The number of states lining up to join the new pension scheme has gone up to 13 with Madhya Pradesh becoming the latest to enter the queue, opting for it on April 19. BJP-ruled Gujarat had joined on March 18. What is worrying these states though is the current stand-off in Parliament.
With the Left parties deciding to vote against the Pension Fund Regulatory and Development Authority (PFRDA) Bill, only the coming together of the UPA and NDA can help realise the new pension scheme. In the case of the Centre, the New Pension System (NPS) covers departments, posts, railways and autonomous organisations: everything except the armed forces.
In the case of states, the NPS covers departments, local governments, including panchayati raj institutions and autonomous organisations such as schools and colleges. Each state has chosen a different cut-off date, often with retrospective effect, after which new recruits are placed into the NPS.
The NPS might already cover one million people and it is their pension that will be at stake as political parties bicker.

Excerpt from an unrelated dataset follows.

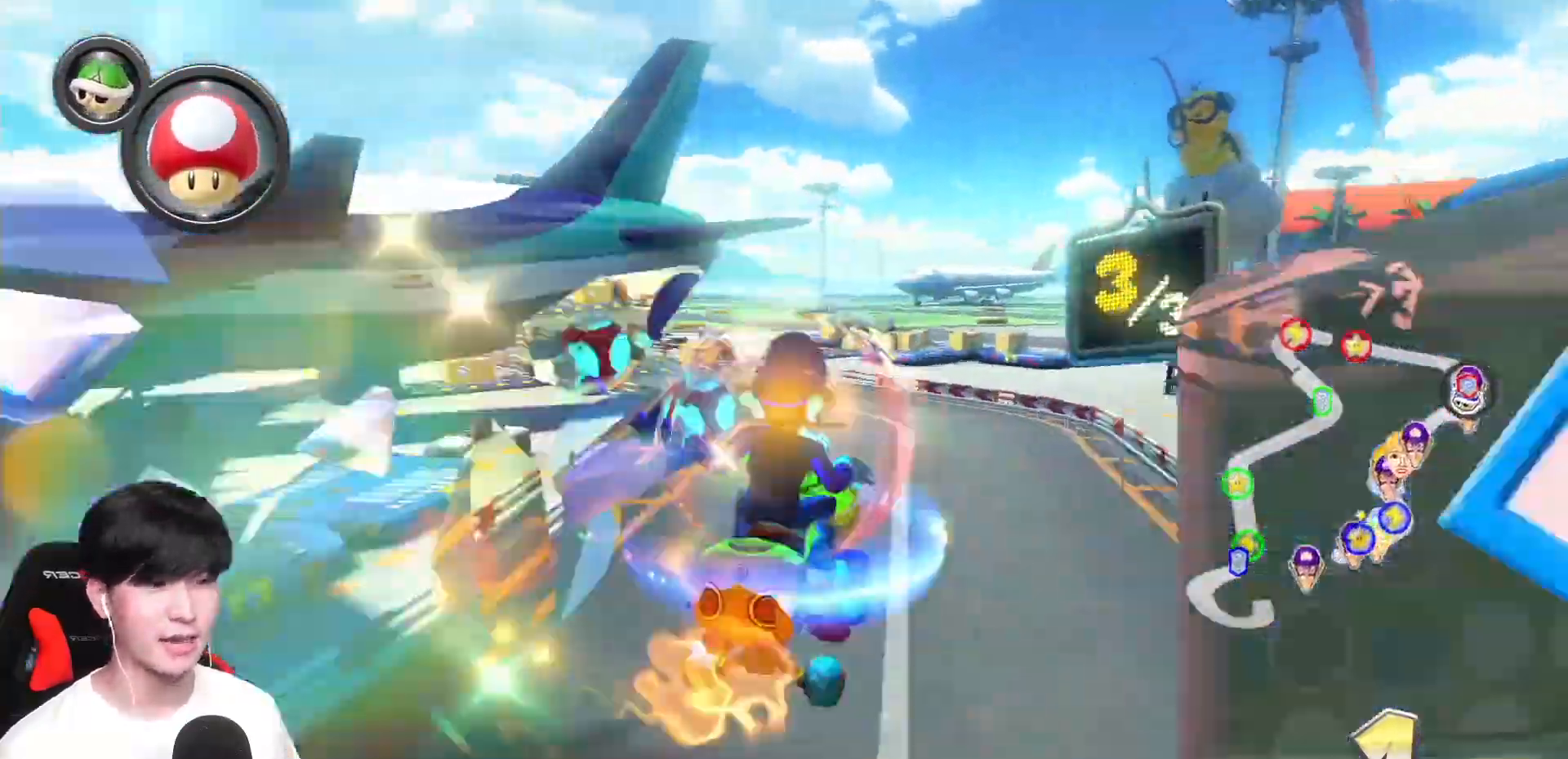
{"buttons": ["A", "X"], "left_stick": "center", "events": [[17, "R1", "up"], [383, "X", "down"], [383, "left_stick", "center"]]}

States that have joined the NPS include Andhra Pradesh, Assam, Chhattisgarh, Jharkhand, Kerala, Manipur, Orissa, Punjab, Rajasthan and Himachal Pradesh and Tamil Nadu (which issued orders even before the Central government).
This diverse range of states highlights the non-partisan character of pension reforms. Only West Bengal has taken an explicit decision not to join the new scheme.

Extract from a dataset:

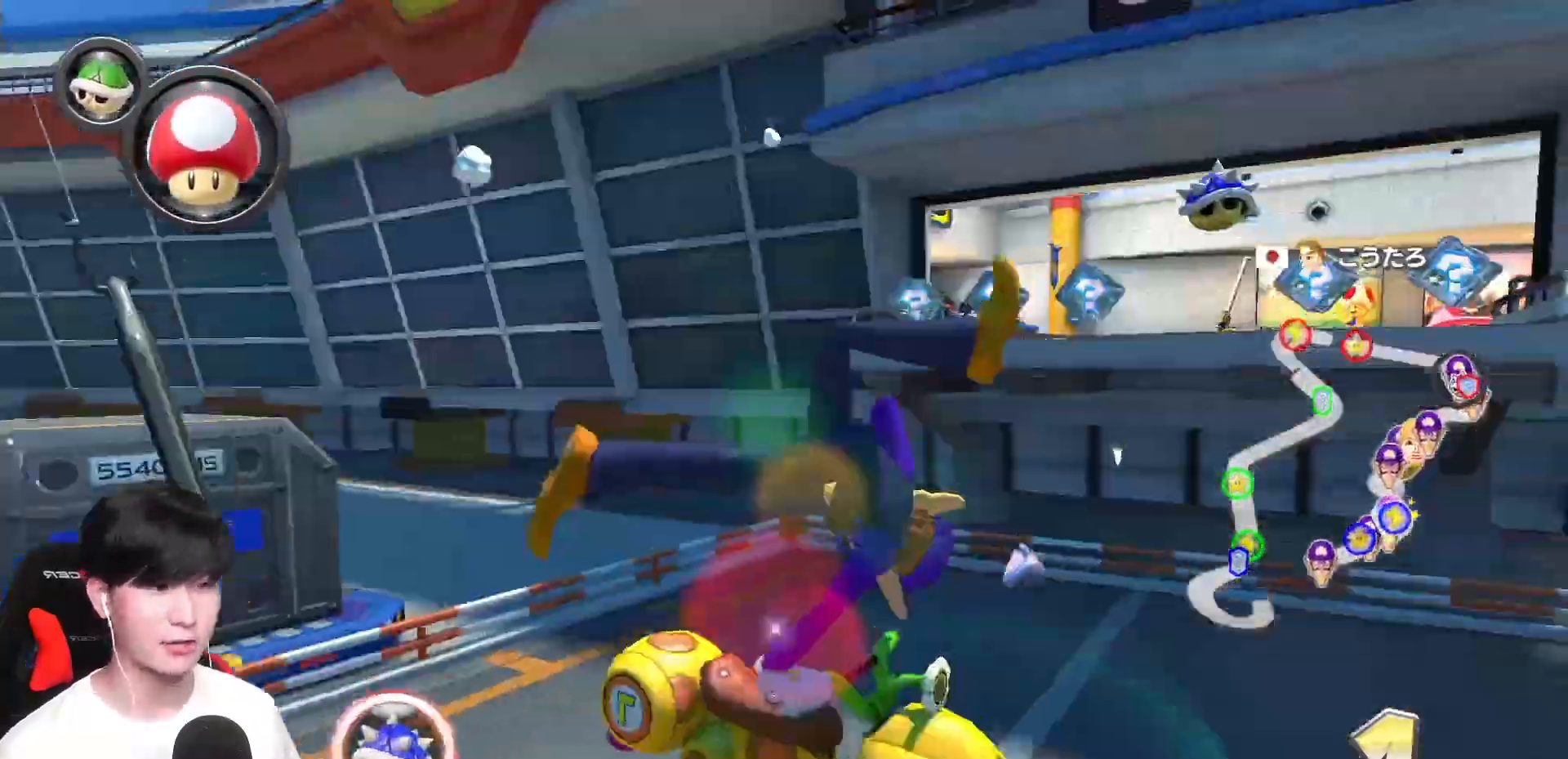
{"buttons": ["A"], "left_stick": "left", "events": [[100, "left_stick", "right"], [283, "left_stick", "center"], [333, "X", "up"], [333, "left_stick", "left"]]}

The decision by states to join up is being taken in view of the mounting pension payments to state employees that’s eating into state developmental expenditure. This has declined from 68 per cent to 54 per cent of total state expenditure in the last twenty years, as pension payments have risen from 5 per cent to 9 per cent.
This sharp increase in pension expenditure has also led to a slow down in recruitment as states try to bring down their pension liablities. The pension bill of Centre and states has risen from 0.76 per cent of GDP in 1987-88 to 1.64 per cent of GDP in 2004-05.
If pension reform is scuttled, this fiscal challenge will continue to dog the country’s public finance. Many state governments have delayed pension payments, given the fiscal stress.
The NPS is a defined contribution system, where each employee holds a personal account maintained in a central database, regulated by a pensions regulator. The employee will have a choice between multiple investment styles and multiple competing fund managers.
Under the new scheme, the burden of pension payment from the government is defined as the payment made every month by the government into the individual’s personal pension account. Under the existing system, pension liabilities of the government were growing with rising life expectancy and number of employees retiring.
In the emerging fiscal crisis, it may not have been possible to pay these pensions. New recruits, therefore, find the NPS to be a more credible promise about their old age security. The system is being opposed by trade unions in the organised sector whose members are covered by the EPFO, who are in no way impacted by the new system.